### DOCUMENT EXTRACT
Long Short Term Memory Networks (LSTM)

In LSTM, as compared to GRUs, $\Gamma_r$ is not used. In place of $\Gamma_r$, two separate gates $\Gamma_u$ and $\Gamma_f$ (forget gate) are used. Also, $a^{\langle t \rangle} \ne c^{\langle t \rangle} $.

Test Image

Equations for LSTM:

(1) $\tilde c^{\langle t \rangle} $ = tanh($W_c[a^{\langle t-1 \rangle},x^{\langle t \rangle}] + b_c)$

(2) Update Gate: $\Gamma_u = \sigma(W_u[a^{\langle t-1 \rangle},x^{\langle t \rangle}]+b_u)$

(3) Forget Gate: $\Gamma_f = \sigma(W_u[a^{\langle t-1 \rangle},x^{\langle t \rangle}]+b_f)$

(4) Output Gate: $\Gamma_o = \sigma(W_o[a^{\langle t-1 \rangle},x^{\langle t \rangle}]+b_o)$

(5) $c^{\langle t \rangle}$ = $\Gamma_u * \tilde c^{\langle t \rangle} + \Gamma_f * c^{\langle t-1 \rangle}$

(6) $a^{\langle t \rangle}$ = $\Gamma_o*c^{\langle t \rangle}$

The equation (5) gives the option of keeping old value ($\Gamma_f$) and add new value to it.

$a^{\langle t-1 \rangle}$ and $x^{\langle t \rangle}$ are used to compute all gates ($\Gamma_u$, $\Gamma_f$ & $\Gamma_o$).

Peephole Connections: $a^{\langle t-1 \rangle}$ , $x^{\langle t \rangle}$ and $c^{\langle t-1 \rangle}$ are used to compute $\Gamma_u$, $\Gamma_f$ & $\Gamma_o$. This is knows as Peephole Connections.

Test Image

Written on February 17, 2018
######
## [WHAT YOU ARE ASKED TO DO]
Rewrite the part of the LSTM notes starting at "(4) Output Gate: $\Gamma_o" and ending at "as Peephole Connections.", changing "Peephole Connections" to "Peephole Links" throughout.
### INFORMATION GIVEN
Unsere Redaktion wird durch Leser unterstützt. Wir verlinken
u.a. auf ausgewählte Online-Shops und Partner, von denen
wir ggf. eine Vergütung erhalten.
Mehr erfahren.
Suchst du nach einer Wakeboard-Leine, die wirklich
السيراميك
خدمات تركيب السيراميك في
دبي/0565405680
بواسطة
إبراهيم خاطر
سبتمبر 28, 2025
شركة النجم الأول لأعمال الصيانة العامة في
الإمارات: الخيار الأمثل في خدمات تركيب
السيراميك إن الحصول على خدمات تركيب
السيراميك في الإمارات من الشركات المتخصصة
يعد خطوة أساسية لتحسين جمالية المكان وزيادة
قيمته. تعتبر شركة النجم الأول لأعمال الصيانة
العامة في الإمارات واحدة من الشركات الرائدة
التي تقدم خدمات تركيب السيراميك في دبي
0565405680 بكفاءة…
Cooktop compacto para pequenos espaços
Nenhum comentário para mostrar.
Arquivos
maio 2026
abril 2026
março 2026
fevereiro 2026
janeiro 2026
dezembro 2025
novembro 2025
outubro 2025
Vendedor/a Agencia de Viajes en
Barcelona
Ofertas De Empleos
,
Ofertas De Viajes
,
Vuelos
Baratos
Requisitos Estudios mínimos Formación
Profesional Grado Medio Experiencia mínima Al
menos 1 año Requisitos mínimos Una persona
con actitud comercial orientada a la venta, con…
######
### INFORMATION GIVEN
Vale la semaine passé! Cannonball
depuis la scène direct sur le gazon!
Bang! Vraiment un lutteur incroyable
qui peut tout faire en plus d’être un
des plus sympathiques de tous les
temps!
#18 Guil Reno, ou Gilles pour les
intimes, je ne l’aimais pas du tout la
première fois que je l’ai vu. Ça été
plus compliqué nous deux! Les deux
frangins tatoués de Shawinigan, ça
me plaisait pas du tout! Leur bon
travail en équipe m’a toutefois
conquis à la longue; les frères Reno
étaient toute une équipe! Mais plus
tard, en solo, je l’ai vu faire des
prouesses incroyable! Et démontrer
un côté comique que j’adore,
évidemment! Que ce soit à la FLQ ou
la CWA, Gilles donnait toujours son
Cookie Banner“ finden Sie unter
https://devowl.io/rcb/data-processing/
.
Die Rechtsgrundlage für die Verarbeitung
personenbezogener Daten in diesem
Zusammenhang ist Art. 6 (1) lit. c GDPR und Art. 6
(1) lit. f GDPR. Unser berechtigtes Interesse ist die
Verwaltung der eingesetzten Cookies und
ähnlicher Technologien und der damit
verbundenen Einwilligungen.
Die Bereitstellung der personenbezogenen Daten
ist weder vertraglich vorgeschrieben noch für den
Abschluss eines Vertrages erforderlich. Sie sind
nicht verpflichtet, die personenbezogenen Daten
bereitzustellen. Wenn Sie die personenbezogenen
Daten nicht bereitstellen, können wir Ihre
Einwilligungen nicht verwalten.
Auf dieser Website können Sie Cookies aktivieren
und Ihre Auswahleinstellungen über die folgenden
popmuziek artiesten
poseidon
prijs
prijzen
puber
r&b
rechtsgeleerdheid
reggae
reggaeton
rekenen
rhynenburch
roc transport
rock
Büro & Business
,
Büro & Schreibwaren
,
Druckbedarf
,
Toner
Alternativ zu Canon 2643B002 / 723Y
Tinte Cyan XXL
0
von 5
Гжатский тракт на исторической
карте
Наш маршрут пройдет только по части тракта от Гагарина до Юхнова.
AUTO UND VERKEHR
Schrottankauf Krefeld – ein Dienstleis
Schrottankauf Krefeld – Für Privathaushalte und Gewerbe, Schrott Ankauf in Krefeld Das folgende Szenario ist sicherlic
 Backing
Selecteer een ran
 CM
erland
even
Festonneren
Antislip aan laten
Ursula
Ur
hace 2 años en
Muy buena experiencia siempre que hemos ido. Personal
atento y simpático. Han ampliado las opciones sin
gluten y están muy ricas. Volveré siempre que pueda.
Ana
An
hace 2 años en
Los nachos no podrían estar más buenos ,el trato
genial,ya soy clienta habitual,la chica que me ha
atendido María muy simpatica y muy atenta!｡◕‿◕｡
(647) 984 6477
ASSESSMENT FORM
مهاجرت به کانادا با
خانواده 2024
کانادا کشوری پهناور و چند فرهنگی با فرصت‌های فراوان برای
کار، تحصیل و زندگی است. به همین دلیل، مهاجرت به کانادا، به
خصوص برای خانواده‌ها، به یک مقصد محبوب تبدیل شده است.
######
### INFORMATION GIVEN
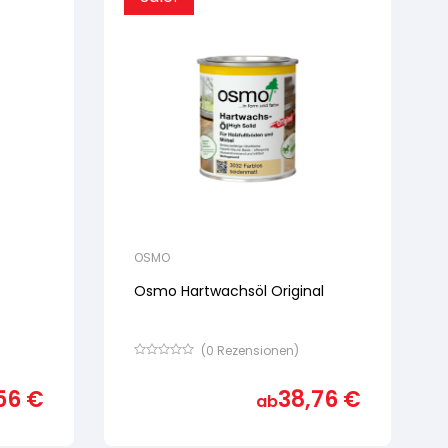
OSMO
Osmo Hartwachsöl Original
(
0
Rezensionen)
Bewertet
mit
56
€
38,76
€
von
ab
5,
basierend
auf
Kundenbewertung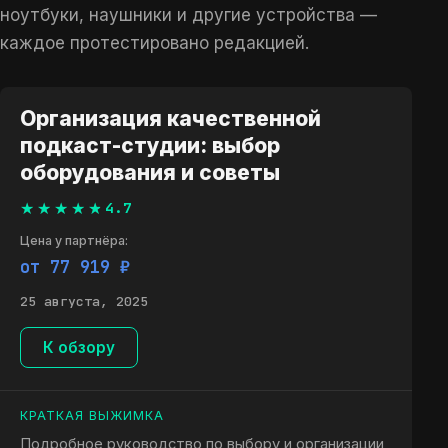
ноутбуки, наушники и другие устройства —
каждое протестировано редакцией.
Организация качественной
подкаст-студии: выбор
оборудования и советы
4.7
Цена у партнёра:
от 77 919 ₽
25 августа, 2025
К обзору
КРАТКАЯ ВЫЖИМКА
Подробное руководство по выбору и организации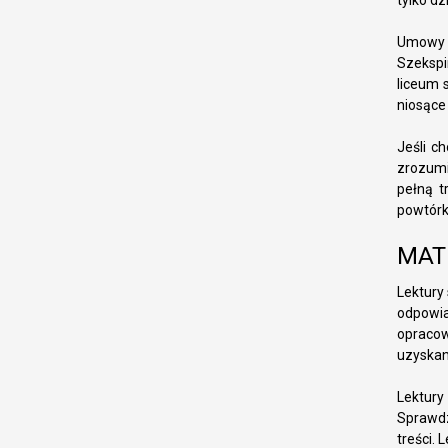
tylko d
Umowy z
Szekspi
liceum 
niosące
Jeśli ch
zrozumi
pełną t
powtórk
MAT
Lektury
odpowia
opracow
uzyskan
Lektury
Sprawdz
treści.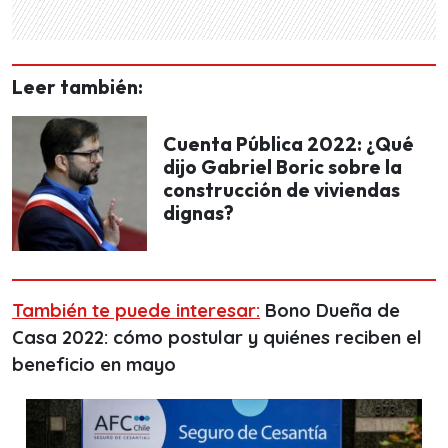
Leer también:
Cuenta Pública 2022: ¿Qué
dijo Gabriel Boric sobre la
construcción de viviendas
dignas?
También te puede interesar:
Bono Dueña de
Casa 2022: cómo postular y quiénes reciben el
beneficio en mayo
######
## [RESULT FOR THIS EXERCISE]
(4) Output Gate: $\Gamma_o = \sigma(W_o[a^{\langle t-1 \rangle},x^{\langle t \rangle}]+b_o)$

(5) $c^{\langle t \rangle}$ = $\Gamma_u * \tilde c^{\langle t \rangle} + \Gamma_f * c^{\langle t-1 \rangle}$

(6) $a^{\langle t \rangle}$ = $\Gamma_o*c^{\langle t \rangle}$

The equation (5) gives the option of keeping old value ($\Gamma_f$) and add new value to it.

$a^{\langle t-1 \rangle}$ and $x^{\langle t \rangle}$ are used to compute all gates ($\Gamma_u$, $\Gamma_f$ & $\Gamma_o$).

Peephole Links: $a^{\langle t-1 \rangle}$ , $x^{\langle t \rangle}$ and $c^{\langle t-1 \rangle}$ are used to compute $\Gamma_u$, $\Gamma_f$ & $\Gamma_o$. This is knows as Peephole Links.